Experts have said a good investment option in the midst of naira devaluation, galloping inflation and worsening foreign exchange volatility is real estate, especially land, which serves not just as a store of value, but also a hedge against instability in the financial system.

They said this at the BusinessDay Property Investment (PRINVEST) 2024 conference, with the theme ‘Navigating Real Estate Dynamics: Balancing rural to urban migration population growth, and economic impacts,’ on Thursday in Lagos.

Ebitu Ukiwe, CEO of Locus Group, said there are opportunities for investors in the high and volatile FX environment, adding that there is now preference for investing in assets like real estate over holding money in naira due to its devaluation.

“The dollar has gone up so much that it incentivises people to keep money in dollars, but investment-wise or in the real estate sense of things, it incentivises investors to keep money in real estates as it gives better yield than most other asset classes,” Ukiwe said.

He said land is the most basic asset in real estate that retains the most value and returns.

Regarding financing options for real estate, Ukiwe noted that the current mortgage markets lack attractiveness for buyers.

He, therefore, urged the government to establish effective financing instruments such as sovereign funds or bonds to stimulate the mortgage market’s growth, citing the mismatch between rates and investor-preferences. “An investor would not want to buy into a single-digit mortgage bond when he can buy into a commercial paper or other double digits instruments,” he said.

“The government needs to establish the right financing instrument either sovereign fund or bonds. There’s a need to establish a financing instrument that will be in the mortgage market and mortgage market will grow the supply side of the real estate market because the demand is there,” Ukiwe added.

Looking at longer-term financing in real estate, Obinna Onunkwo, deputy CEO of Purple, highlighted the importance of exploring instruments like repository funds, with pension funds being a significant potential source.

He talked about the necessity of longer-term commitments, contrasting them with the prevailing short-term focus on the fixed income market.
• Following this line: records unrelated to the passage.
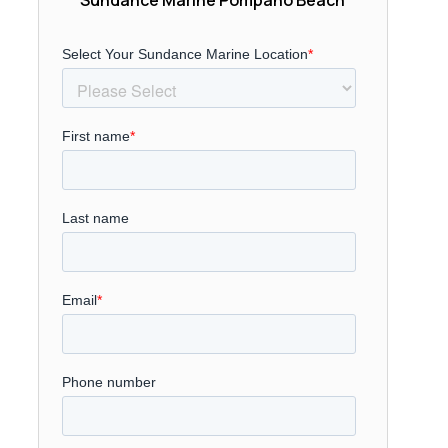
Sundance Marine Pompano Beach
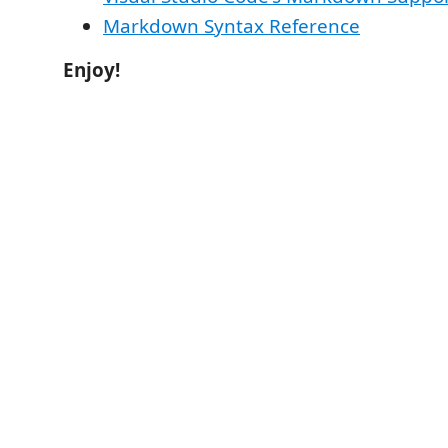
Markdown Syntax Reference
Enjoy!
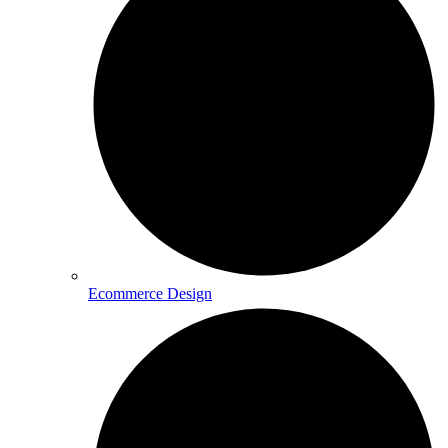
Ecommerce Design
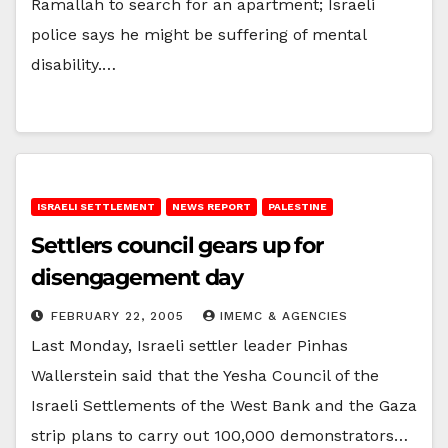
Ramallah to search for an apartment; Israeli
police says he might be suffering of mental
disability.…
ISRAELI SETTLEMENT
NEWS REPORT
PALESTINE
Settlers council gears up for
disengagement day
FEBRUARY 22, 2005
IMEMC & AGENCIES
Last Monday, Israeli settler leader Pinhas
Wallerstein said that the Yesha Council of the
Israeli Settlements of the West Bank and the Gaza
strip plans to carry out 100,000 demonstrators…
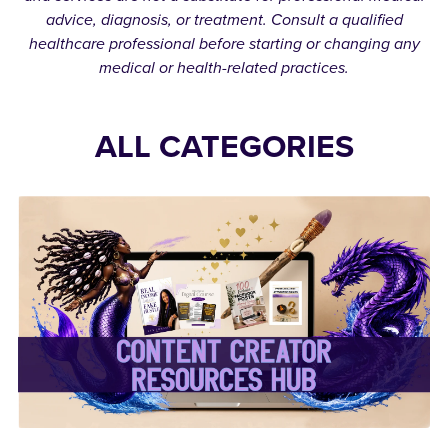
advice, diagnosis, or treatment. Consult a qualified
healthcare professional before starting or changing any
medical or health-related practices.
ALL CATEGORIES
✨Content Creator
Resources Hub✨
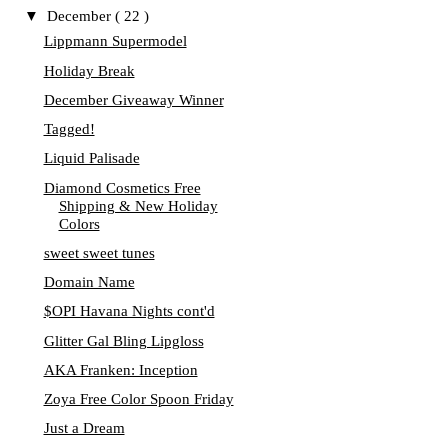
▼
December
( 22 )
Lippmann Supermodel
Holiday Break
December Giveaway Winner
Tagged!
Liquid Palisade
Diamond Cosmetics Free
Shipping & New Holiday
Colors
sweet sweet tunes
Domain Name
$OPI Havana Nights cont'd
Glitter Gal Bling Lipgloss
AKA Franken: Inception
Zoya Free Color Spoon Friday
Just a Dream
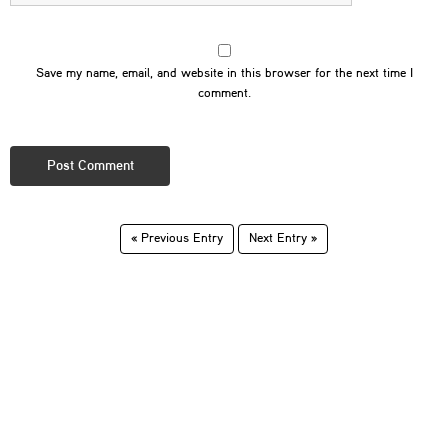
Save my name, email, and website in this browser for the next time I
comment.
« Previous Entry
Next Entry »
“Looking at fixed income, you would see shorter instruments gaining weight but for real estate, there is a need for a longer term of seven years for the real estate sector,” he said.

On the construction side, Obinna highlighted the need for collaboration, shared resources, and efficient governance to enhance productivity.
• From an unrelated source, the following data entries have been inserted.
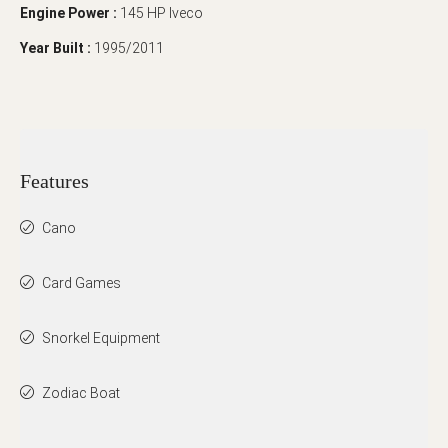
Engine Power :
145 HP Iveco
Year Built :
1995/2011
Features
Cano
Card Games
Snorkel Equipment
Zodiac Boat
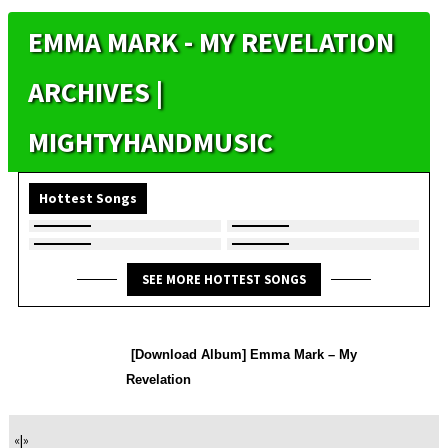
EMMA MARK - MY REVELATION
ARCHIVES |
MIGHTYHANDMUSIC
Hottest Songs
SEE MORE HOTTEST SONGS
[Download Album] Emma Mark – My
Revelation
«
|
»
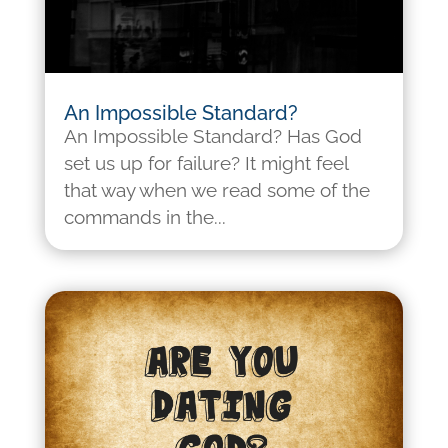
An Impossible Standard?
An Impossible Standard? Has God
set us up for failure? It might feel
that way when we read some of the
commands in the...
He underscored the role of technology in optimising real estate distribution and operational efficiency, advocating for its integration as a key enabler.

Emeka Eleh, principal partner at Ubosi Eleh + Co, said when investing in this harsh economic time, land will always stand out because of its value, which usually appreciates.

He, however, cautioned that when investing in real estate, the investors need to be extra careful with their decisions. “One thing to look out for is to identify the right landmass, the geographic area where the land is located,” he said.

Continuing, he said: “When it comes to investing in real estate, land happens to be a better option because, in years to come, the value continues to appreciate; people are encouraged that land ends up being a better investment option,” Eleh said.

In May 2023, President Bola Tinubu scrapped a costly but popular petrol subsidy and lifted currency controls in June which, he said, was to save the economy and the country from going under.

The naira has plunged to record lows across markets since the central bank allowed it to weaken by as much as 40 percent against the dollar in June last year.